What is a Federal Credit Union and NCUA?

Whether you’re considering switching banks or getting ready to open your first account, you probably have questions about your best options for managing your money. That’s natural – and it’s important to get the answers you need.

At Addition Financial, one of the most common questions we hear from potential members is this:

What is a credit union?

That’s a good question to ask because a lot of people don’t really understand the differences between banks and credit unions. So, let’s talk about the answer – and some other information that will help you understand how credit unions work.

What is a Credit Union?

It’s always a good idea to begin with the basics. What is a credit union?

A credit union is a financial institution that operates on a not-for-profit basis. That puts credit unions in direct opposition to banks. Banks are for-profit corporations that are governed by officers and a board of directors, who ultimately answer to shareholders.

Credit unions do not have shareholders. In fact, they’re owned by their members. People who have accounts at credit unions aren’t just customers – they’re part owners of the credit union itself.

That’s a difference that’s obvious in the way credit unions do business. Because they’re driven by profits, banks often charge high fees and interest rates. They provide minimal services and ultimately, their first concern is making money for their shareholders.

By contrast, credit unions are there to service their members. They often have lower fees and lower interest rates than banks do. They also work closely with their members to help them achieve their financial goals. They’re often willing to help members establish or rebuild their credit.

What Are the Differences Between Federal and State Credit Unions?

Under our old name of CFE, Addition Financial was a federally chartered credit union. When we adopted our new name, we also switched from a federal charter to a state charter. But what does that mean for the way we do business and for our members?

The primary difference is that federally chartered credit unions must adhere to federal guidelines on interest rates. There are maximum limits imposed on credit unions with a federal charter. The guidelines vary from state to state, so there may be some fluctuation in state chartered credit unions.

Another key difference is that in many cases, there’s more rigorous oversight of state chartered credit unions than for federal chartered credit unions. That’s because in-state regulators are often more familiar with the credit unions they oversee. They’re also able to visit more frequently, and more likely to hear of problems as they arise.

The most important thing for our members to know is that there will be very few signs – if any – that we’ve changed our charter. All member deposits are still insured by the National Credit Union Association up to a maximum of $250,000.

The Definitive Checklist for Choosing and Switching Financial Institutions

What is the NCUA?

The National Credit Union Association, or NCUA, is an independent federal agency charged with supervising and insuring most of the credit unions in the United States. All told, it regulates more than 98% of all US credit unions, including all federally chartered credit unions and most state chartered credit unions.

The NCUA works in tandem with the National Credit Union Share Insurance Fund or NCUSIF, which insures all credit union deposits. No credit union may revoke their insurance unless the NCUA ends the membership.

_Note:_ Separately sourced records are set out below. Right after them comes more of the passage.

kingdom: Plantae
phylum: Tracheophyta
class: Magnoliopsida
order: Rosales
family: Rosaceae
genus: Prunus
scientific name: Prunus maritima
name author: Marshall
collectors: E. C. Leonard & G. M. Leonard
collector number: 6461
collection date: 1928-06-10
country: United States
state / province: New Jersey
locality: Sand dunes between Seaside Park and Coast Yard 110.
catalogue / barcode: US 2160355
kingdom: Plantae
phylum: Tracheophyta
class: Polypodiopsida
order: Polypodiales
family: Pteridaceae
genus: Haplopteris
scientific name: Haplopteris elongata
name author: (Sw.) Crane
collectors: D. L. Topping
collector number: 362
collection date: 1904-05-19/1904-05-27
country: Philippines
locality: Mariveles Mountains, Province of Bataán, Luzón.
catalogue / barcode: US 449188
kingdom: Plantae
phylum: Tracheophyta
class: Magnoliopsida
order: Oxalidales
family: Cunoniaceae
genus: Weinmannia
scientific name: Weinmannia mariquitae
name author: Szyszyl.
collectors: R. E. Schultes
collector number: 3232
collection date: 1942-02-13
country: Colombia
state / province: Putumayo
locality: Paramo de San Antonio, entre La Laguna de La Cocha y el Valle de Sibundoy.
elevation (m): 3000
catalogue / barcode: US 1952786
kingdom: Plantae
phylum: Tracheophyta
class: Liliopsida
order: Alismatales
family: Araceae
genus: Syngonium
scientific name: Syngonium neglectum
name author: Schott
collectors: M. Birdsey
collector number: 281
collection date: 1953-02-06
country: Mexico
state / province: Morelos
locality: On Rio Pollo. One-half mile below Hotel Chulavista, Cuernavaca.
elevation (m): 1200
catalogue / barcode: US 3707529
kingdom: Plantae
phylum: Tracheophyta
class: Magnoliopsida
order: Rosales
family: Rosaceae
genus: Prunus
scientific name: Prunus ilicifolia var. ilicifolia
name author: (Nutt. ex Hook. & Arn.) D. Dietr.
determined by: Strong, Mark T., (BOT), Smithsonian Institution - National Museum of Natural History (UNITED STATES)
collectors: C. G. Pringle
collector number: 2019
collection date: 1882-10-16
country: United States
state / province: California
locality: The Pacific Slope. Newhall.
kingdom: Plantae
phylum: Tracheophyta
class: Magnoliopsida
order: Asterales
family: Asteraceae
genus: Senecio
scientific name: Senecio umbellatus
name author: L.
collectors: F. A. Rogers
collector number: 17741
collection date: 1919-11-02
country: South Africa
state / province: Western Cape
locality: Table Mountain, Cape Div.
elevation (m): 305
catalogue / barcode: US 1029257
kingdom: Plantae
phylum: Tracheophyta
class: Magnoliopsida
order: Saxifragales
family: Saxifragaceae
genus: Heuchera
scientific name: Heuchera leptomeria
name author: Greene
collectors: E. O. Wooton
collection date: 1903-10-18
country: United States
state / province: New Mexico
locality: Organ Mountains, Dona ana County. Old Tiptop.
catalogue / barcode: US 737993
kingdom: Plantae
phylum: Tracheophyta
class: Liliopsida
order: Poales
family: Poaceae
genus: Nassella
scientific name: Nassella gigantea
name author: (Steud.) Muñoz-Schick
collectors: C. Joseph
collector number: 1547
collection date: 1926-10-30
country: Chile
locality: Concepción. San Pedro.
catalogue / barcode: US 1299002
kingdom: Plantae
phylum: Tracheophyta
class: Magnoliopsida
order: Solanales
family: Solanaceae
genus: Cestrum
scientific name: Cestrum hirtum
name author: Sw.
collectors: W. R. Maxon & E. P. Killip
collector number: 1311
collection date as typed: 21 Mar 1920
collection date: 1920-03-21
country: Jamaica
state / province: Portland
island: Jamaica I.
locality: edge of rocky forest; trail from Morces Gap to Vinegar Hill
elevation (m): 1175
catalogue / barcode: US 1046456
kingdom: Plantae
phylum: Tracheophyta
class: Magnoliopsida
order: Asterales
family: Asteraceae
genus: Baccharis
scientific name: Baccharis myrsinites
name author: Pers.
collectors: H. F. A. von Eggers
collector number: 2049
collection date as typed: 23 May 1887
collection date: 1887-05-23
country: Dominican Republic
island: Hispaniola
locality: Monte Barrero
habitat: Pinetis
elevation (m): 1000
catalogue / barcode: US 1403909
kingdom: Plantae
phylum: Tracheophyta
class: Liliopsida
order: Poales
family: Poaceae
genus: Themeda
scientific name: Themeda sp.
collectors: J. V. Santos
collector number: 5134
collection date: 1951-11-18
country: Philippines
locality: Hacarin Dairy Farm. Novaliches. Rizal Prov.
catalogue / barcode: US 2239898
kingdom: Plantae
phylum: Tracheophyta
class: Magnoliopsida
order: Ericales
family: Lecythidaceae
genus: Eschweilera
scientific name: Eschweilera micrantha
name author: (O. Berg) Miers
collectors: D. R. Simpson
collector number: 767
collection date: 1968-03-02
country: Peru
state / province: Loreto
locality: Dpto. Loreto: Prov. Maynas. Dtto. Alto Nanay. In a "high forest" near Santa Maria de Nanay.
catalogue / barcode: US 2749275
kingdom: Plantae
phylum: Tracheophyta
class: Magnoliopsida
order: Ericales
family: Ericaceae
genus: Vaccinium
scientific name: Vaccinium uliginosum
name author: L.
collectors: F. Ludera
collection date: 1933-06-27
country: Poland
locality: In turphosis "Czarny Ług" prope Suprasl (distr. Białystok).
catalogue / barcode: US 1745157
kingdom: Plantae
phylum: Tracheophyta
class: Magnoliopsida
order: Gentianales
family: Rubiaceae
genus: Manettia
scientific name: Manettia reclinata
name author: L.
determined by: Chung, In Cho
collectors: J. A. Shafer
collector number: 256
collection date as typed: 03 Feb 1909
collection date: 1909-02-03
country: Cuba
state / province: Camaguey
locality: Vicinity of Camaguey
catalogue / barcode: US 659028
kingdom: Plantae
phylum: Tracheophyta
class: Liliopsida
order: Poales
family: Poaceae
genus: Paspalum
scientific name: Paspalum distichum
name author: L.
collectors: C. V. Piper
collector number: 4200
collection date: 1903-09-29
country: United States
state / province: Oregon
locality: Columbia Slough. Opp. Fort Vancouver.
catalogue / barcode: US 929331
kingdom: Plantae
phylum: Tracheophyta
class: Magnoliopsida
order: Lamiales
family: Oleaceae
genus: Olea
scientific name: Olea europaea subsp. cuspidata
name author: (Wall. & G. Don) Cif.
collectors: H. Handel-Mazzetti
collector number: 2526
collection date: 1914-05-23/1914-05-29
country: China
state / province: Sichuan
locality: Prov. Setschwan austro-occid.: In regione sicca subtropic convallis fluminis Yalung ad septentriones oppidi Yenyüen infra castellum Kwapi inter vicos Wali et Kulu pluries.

You should know that the NCUSIF is backed by the US government and no federally insured credit union members have lost any insured savings since its inception.

What Are the Key Differences Between Credit Unions and Banks?

Credit unions and banks are all financial institutions, but there are some key differences you should know about:

  • Credit unions are not-for profit organizations. They’re owned by members and answer only to members. By contrast, banks are for-profit corporations that answer to shareholders and are primarily driven by profit.
  • Credit unions are usually more willing than banks to work with members to help them establish their credit, rebuild their credit and achieve their financial goals. They’re community organizations and they place a lot of importance on providing assistance and guidance to their members.
  • The fees and interest rates at credit unions are often more favorable than those at banks. The rates are usually set with the members’ best interests in mind and it may be less expensive to bank with a credit union.

In other words, doing business with a credit union is like being in a partnership. They’ll work with you to help you manage your finances and secure your future.

Understanding what a credit union is and how it works is essential if you’re thinking about opening a new account or switching from your current bank.